*Data to examine*.
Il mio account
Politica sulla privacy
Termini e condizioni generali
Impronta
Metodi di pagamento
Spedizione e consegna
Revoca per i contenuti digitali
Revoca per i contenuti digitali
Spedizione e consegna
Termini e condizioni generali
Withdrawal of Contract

*Your assignment*. Copy out every one of these lines word for word, keeping them in the same order.

*Expected output*.
Il mio account
Politica sulla privacy
Termini e condizioni generali
Impronta
Metodi di pagamento
Spedizione e consegna
Revoca per i contenuti digitali
Revoca per i contenuti digitali
Spedizione e consegna
Termini e condizioni generali
Withdrawal of Contract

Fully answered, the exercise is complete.